The correct way to handle this is by tagging the text with a language tag, as has been mentioned in other replies to the parent post.

anoncake · on June 15, 2020

Making search work differently depending on the specified language just makes it unpredictable since not everything is marked up correctly.

necovek · on June 16, 2020

Do you have a better incentive in mind to mark text up properly?

I'd even suggest browser to mess up formatting of non English letters (by using wildly different fonts) to encourage better semantic markup, but it is a bit hard-core and everyone would shout "compatibility breakage" at them :)

zzo38computer · on June 17, 2020

If text is not marked up properly, then the user should be allowed to override that setting, but when it is marked up properly, such overriding should not be necessary.

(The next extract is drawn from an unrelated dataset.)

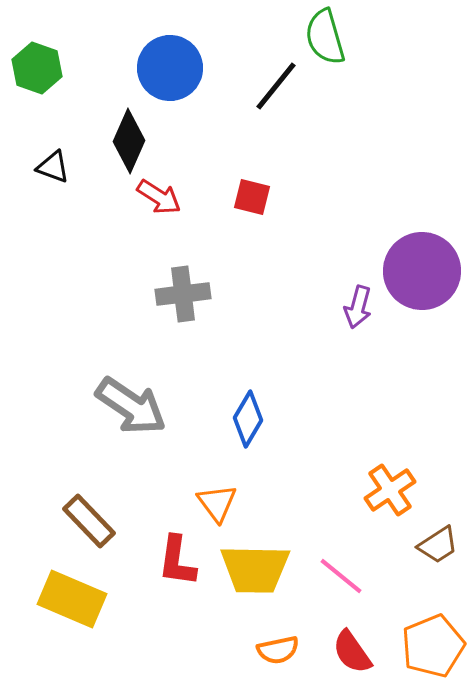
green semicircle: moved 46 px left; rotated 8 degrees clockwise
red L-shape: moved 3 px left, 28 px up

As long as it is user configurable which fonts to use for which language, I think that it does not break compatibility to do that. Actually, I think it is a bit good idea. The document should only specify the language and the style (e.g. bold, emphasis, normal, fix pitch, heading, etc) and then that combination is mapped to a font in the browser. (If the user has enabled use of CSS fonts, and such fonts are specified, then they would override those specified by the user. If the user has not enabled use of CSS fonts, then the user's fonts are always used.) This would be needed anyways due to the Han unification that Unicode does, anyways (and Unicode is very messy, anyways). (I mentioned before that Unicode can be good for searching, and if that is what you are doing with Unicode rather than for writing and displaying documents, then Han unification is probably desirable, although again the Duocode that I mentioned before may help even more.)

sbierwagen · on June 15, 2020

What do you do on a page that's mostly English, but contains a single Swedish quote?

zzo38computer · on June 15, 2020

I suppose that you can write:

  <blockquote lang="sv">...</blockquote>